Sobre o cenário para 2022, Silva afirma que Bolsonaro é um forte candidato para 2022. “Bolsonaro conseguiu dar vazão e materialidade a um conservadorismo que sempre existiu no Brasil, mas muitas vezes se sentia constrangido. Ele legitimou esse conservadorismo. Se nós não entendermos isso, dificilmente vamos recolocar o Brasil no caminho de um país verdadeiramente democrático e inclusivo, que considere nossa desigualdade e diversidade”, disse.

E para derrotar a extrema direita em 2022, Edinho afirma que é necessária a organização de uma frente de esquerda, mas também que vá além e componha com todos aqueles que se considerem progressistas e democráticos. “O PT tem que se abrir para esse diálogo.
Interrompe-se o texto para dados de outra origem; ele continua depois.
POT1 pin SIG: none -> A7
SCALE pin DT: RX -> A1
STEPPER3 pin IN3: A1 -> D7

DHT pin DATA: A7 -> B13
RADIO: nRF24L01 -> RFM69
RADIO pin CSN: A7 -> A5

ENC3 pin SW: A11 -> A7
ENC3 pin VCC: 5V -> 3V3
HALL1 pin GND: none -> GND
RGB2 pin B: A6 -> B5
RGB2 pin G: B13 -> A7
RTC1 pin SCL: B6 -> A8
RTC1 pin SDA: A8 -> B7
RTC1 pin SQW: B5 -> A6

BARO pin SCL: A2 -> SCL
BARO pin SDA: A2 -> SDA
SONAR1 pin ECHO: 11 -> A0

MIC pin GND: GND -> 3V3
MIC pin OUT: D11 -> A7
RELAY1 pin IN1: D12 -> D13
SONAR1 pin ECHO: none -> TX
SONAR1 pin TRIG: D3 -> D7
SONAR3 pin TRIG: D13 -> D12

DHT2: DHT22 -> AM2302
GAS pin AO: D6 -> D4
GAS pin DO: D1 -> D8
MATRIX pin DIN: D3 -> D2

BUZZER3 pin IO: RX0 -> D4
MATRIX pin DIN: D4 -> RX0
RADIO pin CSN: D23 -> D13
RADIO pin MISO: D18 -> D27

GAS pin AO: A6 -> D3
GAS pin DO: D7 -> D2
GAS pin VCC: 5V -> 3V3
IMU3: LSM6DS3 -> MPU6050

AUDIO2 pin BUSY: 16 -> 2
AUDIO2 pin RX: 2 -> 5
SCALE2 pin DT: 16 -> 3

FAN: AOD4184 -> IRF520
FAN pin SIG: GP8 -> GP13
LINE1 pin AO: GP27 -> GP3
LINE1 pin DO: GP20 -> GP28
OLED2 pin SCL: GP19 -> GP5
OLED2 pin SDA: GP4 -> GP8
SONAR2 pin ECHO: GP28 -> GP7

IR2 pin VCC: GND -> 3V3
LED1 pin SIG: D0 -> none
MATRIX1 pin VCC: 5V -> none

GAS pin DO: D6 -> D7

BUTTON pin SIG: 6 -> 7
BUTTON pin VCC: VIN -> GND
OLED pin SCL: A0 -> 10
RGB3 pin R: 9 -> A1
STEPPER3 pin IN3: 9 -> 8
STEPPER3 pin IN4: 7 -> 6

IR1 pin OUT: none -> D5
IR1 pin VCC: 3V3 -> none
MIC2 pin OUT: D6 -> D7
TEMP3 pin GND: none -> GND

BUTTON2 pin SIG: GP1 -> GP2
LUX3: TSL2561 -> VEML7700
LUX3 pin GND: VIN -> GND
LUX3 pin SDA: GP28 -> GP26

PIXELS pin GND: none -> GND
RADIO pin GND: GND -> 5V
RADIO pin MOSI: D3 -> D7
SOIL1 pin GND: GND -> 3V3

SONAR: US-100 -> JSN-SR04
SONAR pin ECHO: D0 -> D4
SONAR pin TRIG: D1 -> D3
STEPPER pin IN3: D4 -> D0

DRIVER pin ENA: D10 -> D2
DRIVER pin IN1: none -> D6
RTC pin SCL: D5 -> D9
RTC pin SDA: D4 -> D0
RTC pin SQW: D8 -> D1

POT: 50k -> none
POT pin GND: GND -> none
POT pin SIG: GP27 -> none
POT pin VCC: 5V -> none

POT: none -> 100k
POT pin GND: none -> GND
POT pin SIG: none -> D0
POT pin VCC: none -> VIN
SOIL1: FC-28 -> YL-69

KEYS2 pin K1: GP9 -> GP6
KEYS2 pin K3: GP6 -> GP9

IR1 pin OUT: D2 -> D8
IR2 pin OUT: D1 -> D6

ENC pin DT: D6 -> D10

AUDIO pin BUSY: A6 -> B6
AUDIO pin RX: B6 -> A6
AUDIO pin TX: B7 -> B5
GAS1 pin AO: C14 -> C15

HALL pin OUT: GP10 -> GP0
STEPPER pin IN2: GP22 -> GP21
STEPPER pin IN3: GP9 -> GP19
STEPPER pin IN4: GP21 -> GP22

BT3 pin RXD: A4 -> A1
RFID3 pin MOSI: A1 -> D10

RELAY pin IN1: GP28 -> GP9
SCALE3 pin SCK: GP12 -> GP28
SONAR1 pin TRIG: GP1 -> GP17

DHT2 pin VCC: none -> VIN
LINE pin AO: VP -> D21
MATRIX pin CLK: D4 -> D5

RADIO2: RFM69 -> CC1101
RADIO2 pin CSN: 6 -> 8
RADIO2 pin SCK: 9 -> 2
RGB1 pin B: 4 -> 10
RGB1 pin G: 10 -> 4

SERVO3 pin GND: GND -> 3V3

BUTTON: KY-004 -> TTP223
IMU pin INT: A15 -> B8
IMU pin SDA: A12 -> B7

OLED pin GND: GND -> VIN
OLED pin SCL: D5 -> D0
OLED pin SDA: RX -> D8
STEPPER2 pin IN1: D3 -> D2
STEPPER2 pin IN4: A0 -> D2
É importante que se dialogue com o PSDB, o MDB, com o Cidadania, com setores do DEM e do PP, do Republicanos, e assim por diante. Com os partidos que reivindicam essa essência democrática, principalmente o PSDB e o MDB. A gente tem que se abrir para esse diálogo, fundamental”, disse.

Por fim, Edinho afirma que o PT precisa se rejuvenescer para se reconectar com a população. “O PT tem que se rejuvenescer. E não é questão etária. É sensibilidade para o que o Brasil vive no século 21, novas demandas, novos interlocutores. O velho pode ser inspiração e o novo pode carregar o velho.

Um dos erros cometidos na história, por falta de compreensão, e maior desastre do século 20, foi o nazismo. Tem algo que precisa ser derrotado no Brasil. E esse algo é o autoritarismo, a negação da democracia, a negação de um país que seja inclusivo e respeite a diversidade racial, sexual e de etnia. Não podemos achar que a esquerda sozinha dá conta de recolocar o Brasil no caminho da democracia. Precisa conversar com os partidos de centro e ter uma agenda conjunta com eles”, analisa.